I love you butt…
// November 2nd, 2009 // Marriage

I love my wife dearly but there are a few things that I just don’t think I will ever be able to do in front of her.
One of those things is #2. Even after 50 years of marriage, when we have seen or heard each other at our very worst in life, I firmly believe I will still be shutting the bathroom door behind me and locking it. Even in the rare instance where I’ve had to pee in the same bathroom she is in getting ready in, I’ve found myself purposely positioning myself so my back is to her and giving her strict instructions to keep her, “Eyes on the road!”.
Some moments in life are not meant to be shared and this is one of them. This also goes for talking on the phone while using the bathroom. Don’t think I will be fooled. The acoustics in the bathroom are much different than the rest of the house and you’d be surprised how well the microphone works on your phone. “Are you peeing?!”
For those couples who have the kind of relationship where you can comfortably take care of whatever bathroom business you need to in front of each other I say good for you! Also, I say you’re gross and please wash your hands and scrub your brain to erase the memory. There is no possible reason you would ever need to keep that memory.

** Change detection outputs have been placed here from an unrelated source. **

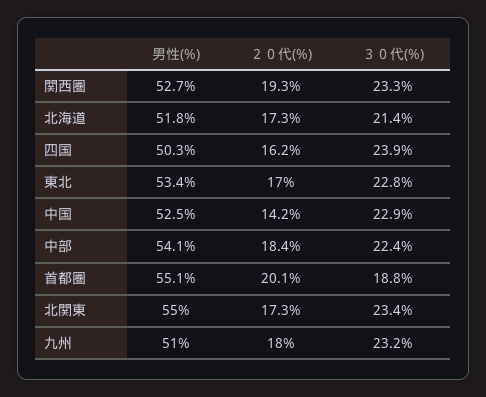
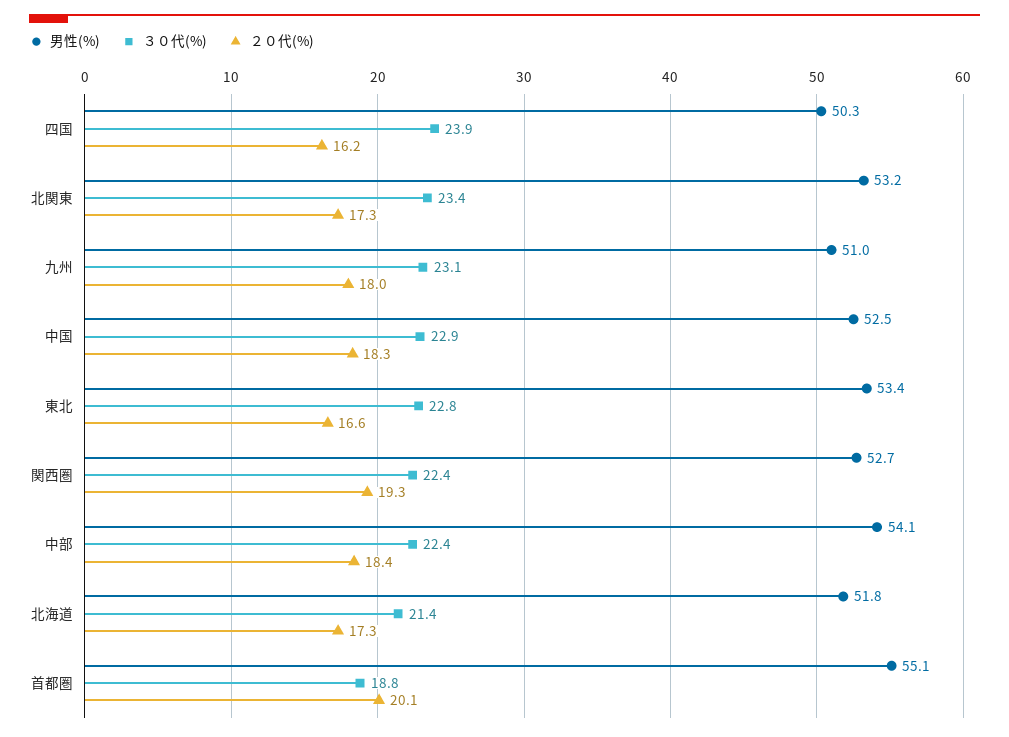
  {
    "男性(%)": {
      "関西圏": 52.7,
      "北海道": 51.8,
      "四国": 50.3,
      "東北": 53.4,
      "中国": 52.5,
      "中部": 54.1,
      "首都圏": 55.1,
-     "北関東": 55,
+     "北関東": 53.2,
      "九州": 51
    },
    "２０代(%)": {
      "関西圏": 19.3,
      "北海道": 17.3,
      "四国": 16.2,
-     "東北": 17,
+     "東北": 16.6,
-     "中国": 14.2,
+     "中国": 18.3,
      "中部": 18.4,
      "首都圏": 20.1,
      "北関東": 17.3,
      "九州": 18
    },
    "３０代(%)": {
-     "関西圏": 23.3,
+     "関西圏": 22.4,
      "北海道": 21.4,
      "四国": 23.9,
      "東北": 22.8,
      "中国": 22.9,
      "中部": 22.4,
      "首都圏": 18.8,
      "北関東": 23.4,
-     "九州": 23.2
+     "九州": 23.1
    }
  }

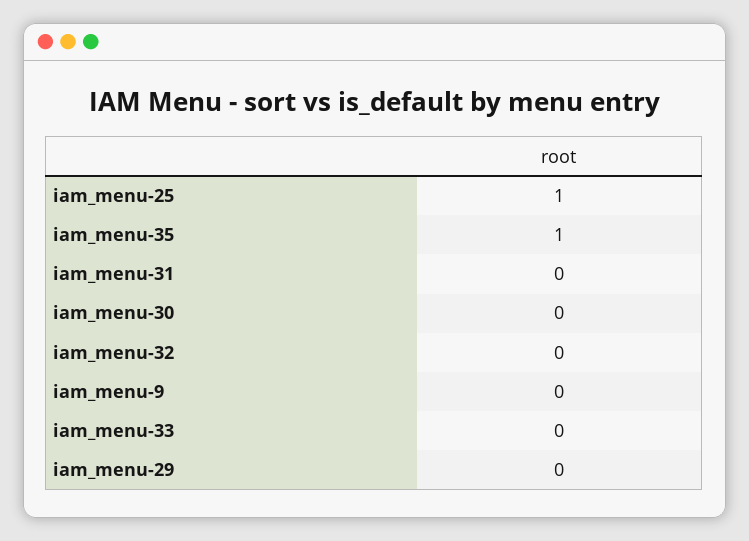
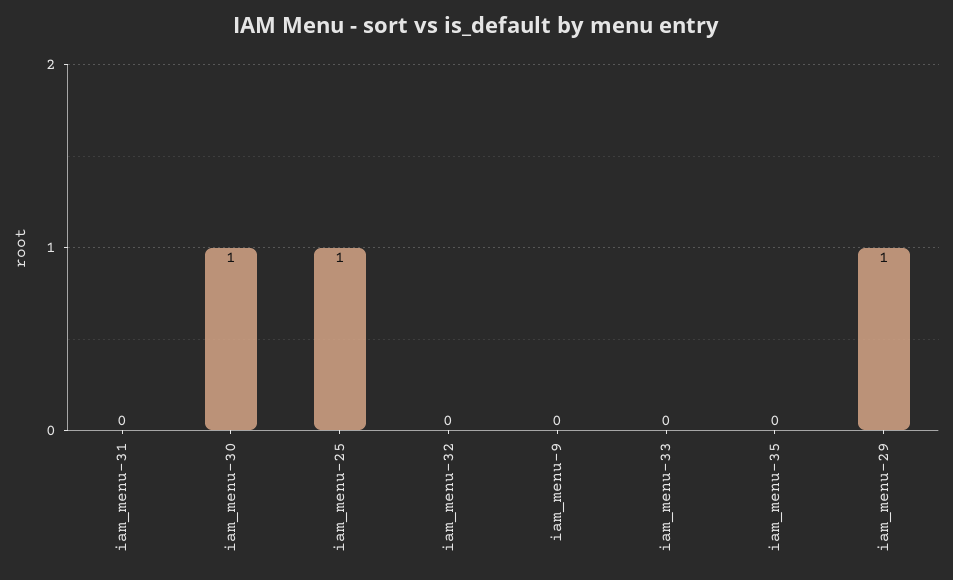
  {
    "iam_menu-25": 1,
-   "iam_menu-35": 1,
+   "iam_menu-35": 0,
    "iam_menu-31": 0,
-   "iam_menu-30": 0,
+   "iam_menu-30": 1,
    "iam_menu-32": 0,
    "iam_menu-9": 0,
    "iam_menu-33": 0,
-   "iam_menu-29": 0
+   "iam_menu-29": 1
  }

On a similar note, if you do go to the bathroom and don’t shut the door all the way, you cannot get mad if I happen to walk by and kick the door open. If you would have shut the door and locked it you wouldn’t have to do the shuffle across the bathroom to try and close the door again. “Nice honey. *end sarcasm*” We’ve all had it happen. That’s just the way the game is played.
I think growing up with brothers has had a lot influence on how I use the bathroom now. I’ve learned the hard way.